Cómo vendimos una estatua y salimos de deudas

“Exigirá otra foto”, le recordó Nastya. “Mamá vendrá, como siempre, y la estatuilla ya no está.”

“Entonces compraremos una de repuesto”, respondió Andrey con calma. “Hay muchas réplicas en internet. No son idénticas, claro, pero en la foto no se nota la diferencia. Y seguro que no se fija.”

Y así lo hicieron. Una semana después, llegó por correo una réplica barata: mucho más tosca, ligera y sin marcas. Para Veniamin Petrovich, no habría valido ni un centavo. Pero desde lejos, en la foto del teléfono, parecía casi idéntico.

Natalya Vasilyevna se sobresaltó:

“¡Qué dices! ¡Es falso! ¡Antón lo entenderá!”

Pero por primera vez en mucho tiempo, Nastya miró a su madre de una manera que la hizo callar.

“Mamá”, dijo con calma, “no tengo que rendirle cuentas a mi hermano por cada plato de la casa. Y desde luego no tengo que guardarme su regalo para siempre si me duele en lugar de alegrarme. Si quieres mantener una relación con él, adelante. Pero ya no controlará mi vida”.

Había tanta firmeza en su voz que Natalya Vasilyevna se quedó desconcertada. Entonces dijo en voz baja:

“De acuerdo. Haz lo que quieras. Yo… no interferiré”.

Pero siguió enviando las fotos de todos modos. Solo que ahora hizo una copia.
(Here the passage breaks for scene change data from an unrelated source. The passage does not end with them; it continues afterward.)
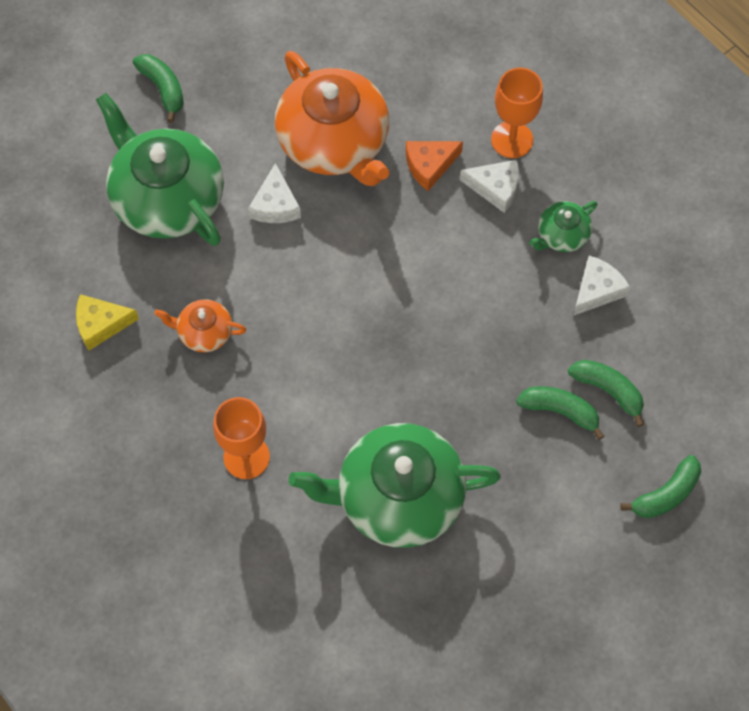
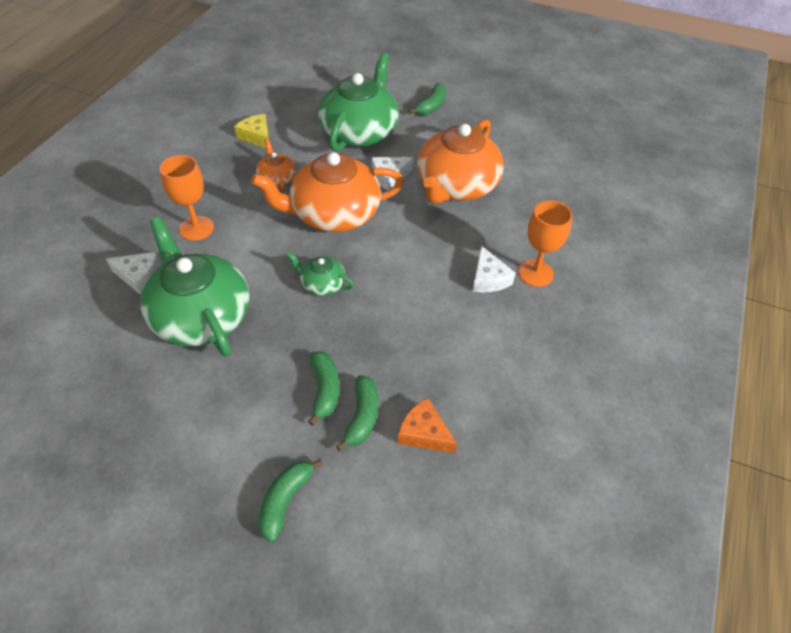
camera: 60 degrees right, 15 degrees down
(308, 295) = (333, 214): none -> orange teapot
(429, 165) = (477, 237): orange cheese -> orange cheese (424, 433)
(561, 235) = (480, 332): green teapot -> green teapot (322, 284)
(597, 290) = (448, 373): white cheese -> white cheese (139, 276)
(666, 494) = (285, 500): green banana -> green banana turned 90 degrees clockwise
Y Anton, como era de esperar, escribía algo sarcástico una vez al mes, sin siquiera darse cuenta de que “su tesoro” hacía tiempo que se había mudado.
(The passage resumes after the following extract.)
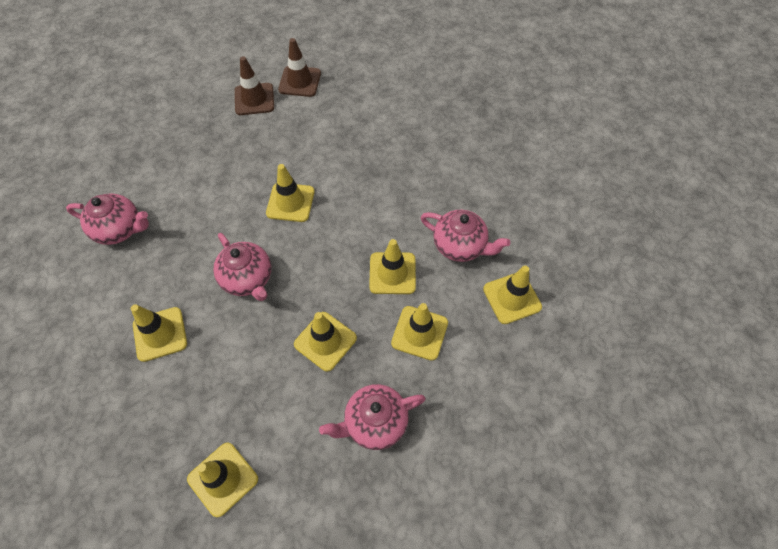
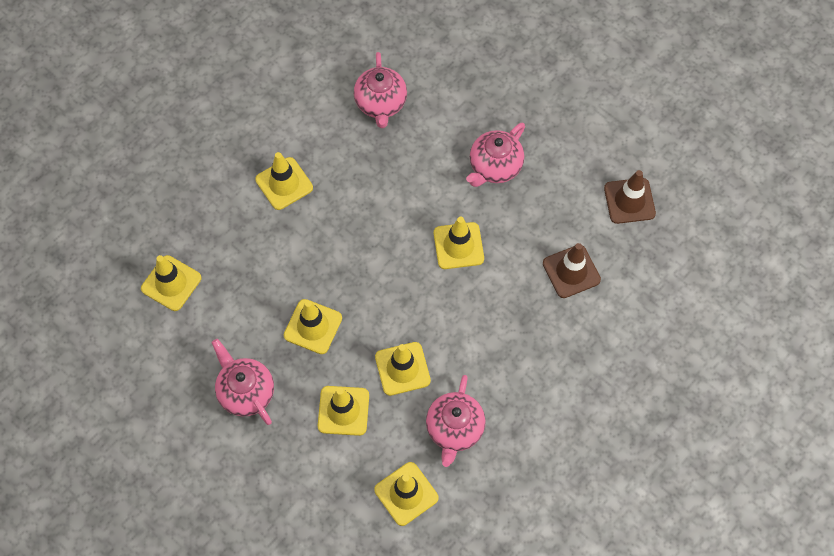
camera: 75 degrees right, 5 degrees up
(248, 279) = (359, 236): pink teapot -> pink teapot (494, 167)
(254, 99) = (585, 163): brown traffic cone -> brown traffic cone (571, 271)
Y la familia de Nastya y Andrey poco a poco iba saliendo del atolladero.

Etapa 5. El hermano que contaba el dinero ajeno
Pasó un año. Los préstamos se pagaron. Por primera vez en años, sus salarios no se hundían en un agujero negro de deudas, sino que les alcanzaba para vivir. Pudieron comprarles chaquetas nuevas a los niños antes de que llegara el frío sin tener que pedir otro préstamo. Andrey reemplazó sus zapatos rotos.
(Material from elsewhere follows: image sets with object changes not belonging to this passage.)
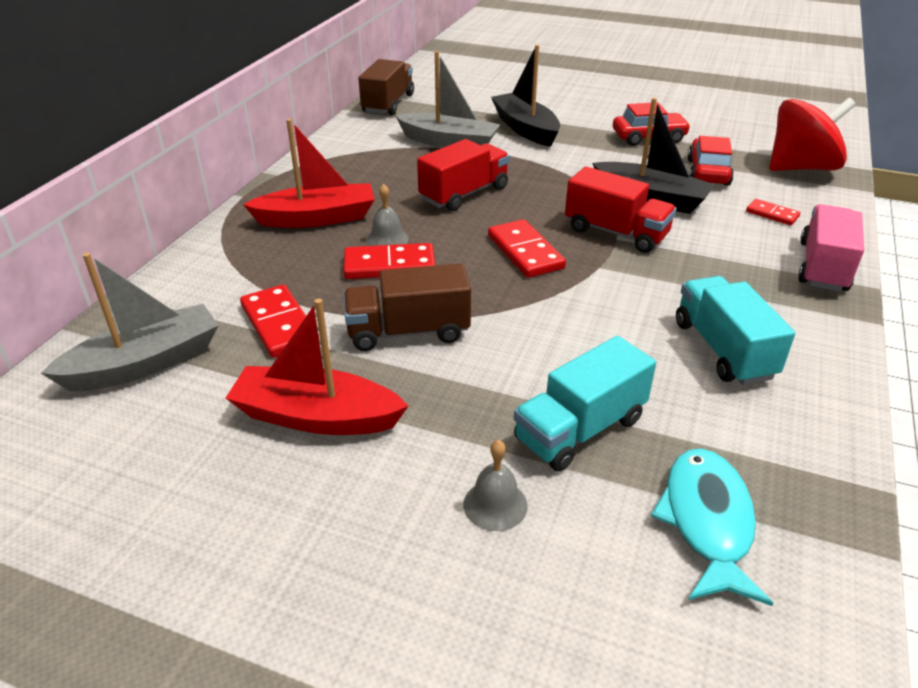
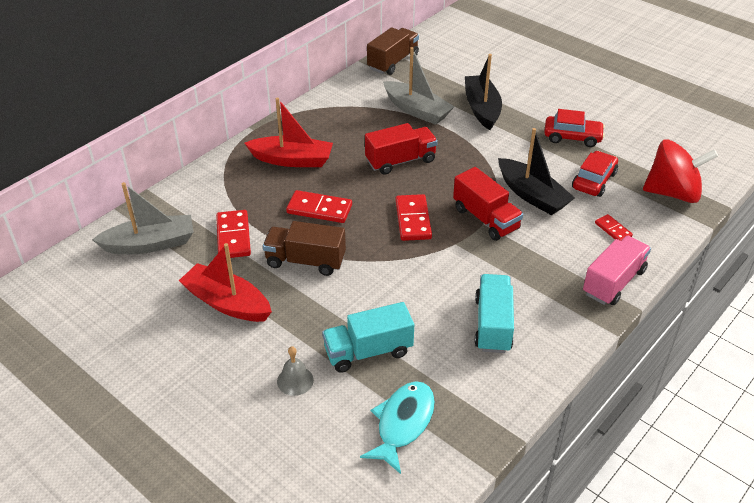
camera: 20 degrees right, 5 degrees up
(387, 239) = (328, 188): grey bell -> none

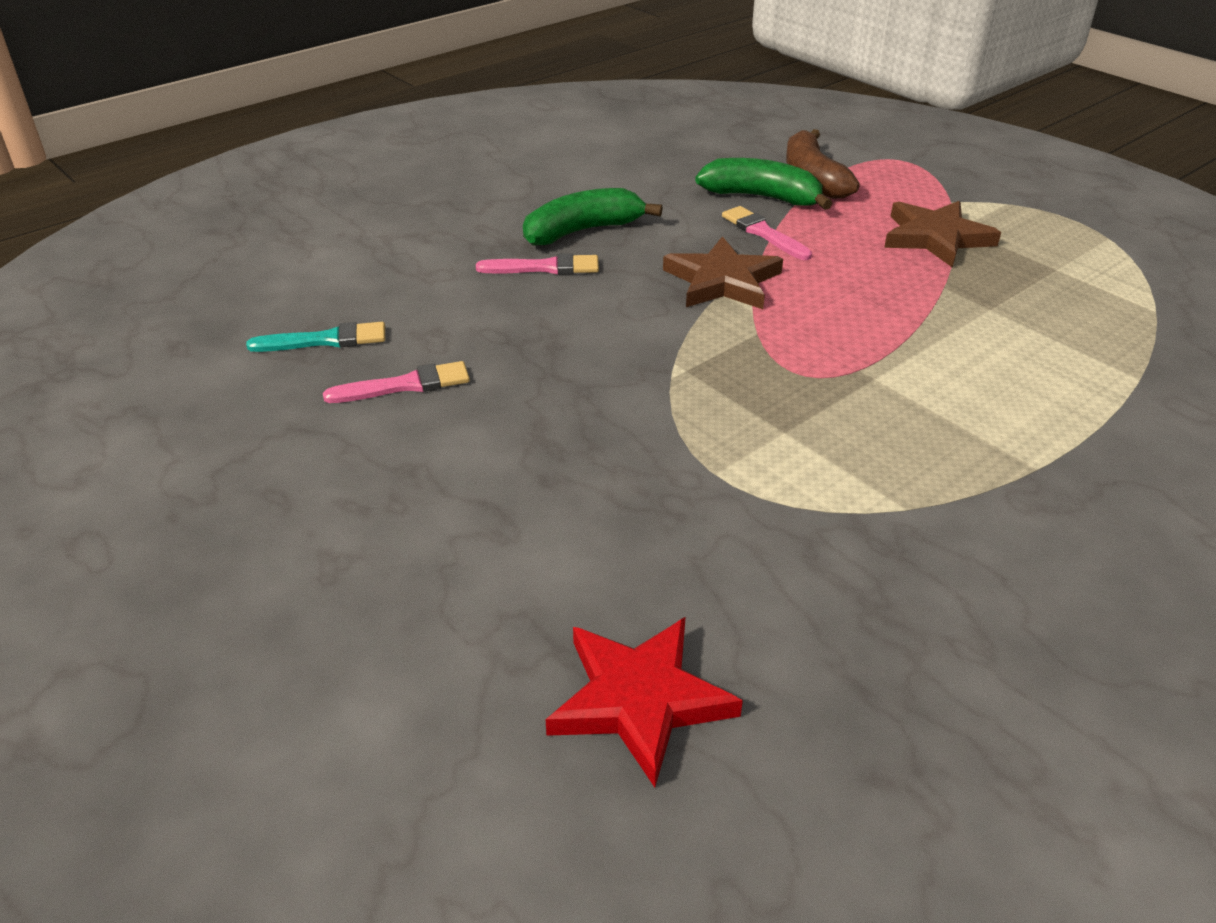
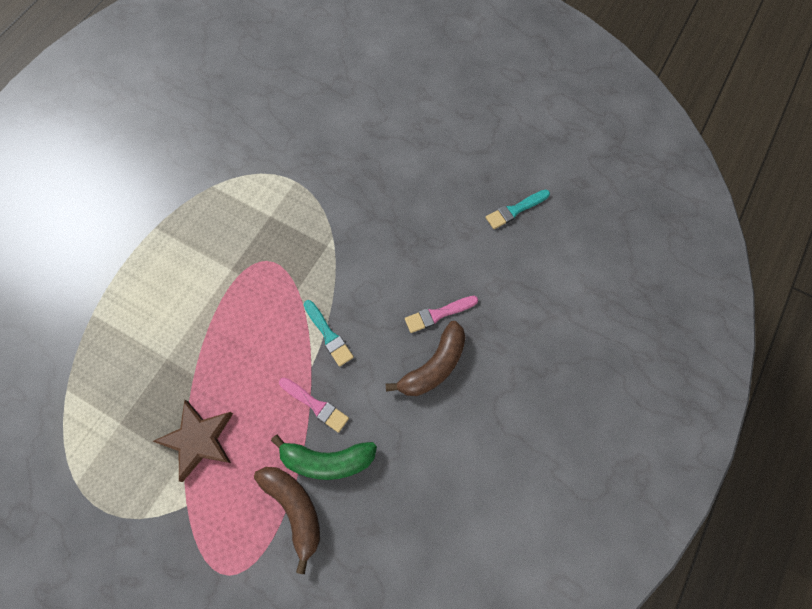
camera: 160 degrees right, 30 degrees up
(405, 385) = (455, 191): pink brush -> none
(582, 231) = (434, 366): green banana -> brown banana
(640, 700) = (295, 78): red star -> none
(722, 281) = (328, 335): brown star -> turquoise brush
Nastya se matriculó en cursos de desarrollo infantil temprano y empezó a trabajar a tiempo parcial como profesora particular. Al principio, los niños eran llevados allí por intermediarios, luego empezaron a ofrecer clases particulares regulares.

“Mira”, sonrió Andrey, “siempre quisiste algo propio, y ahora lo tienes”.

Pero el silencio no podía durar para siempre. Una noche, Natalia Vasílievna llamó emocionada:

“Nastya, Anton viene. Tiene trabajo en nuestra ciudad. Dijo que pasaría por aquí. Y tú también, por cierto”.

Nastya sintió un nudo en el estómago.

“¿Por qué vendría a verme? ¿Para comprobar si su ‘tesoro’ vale la pena?”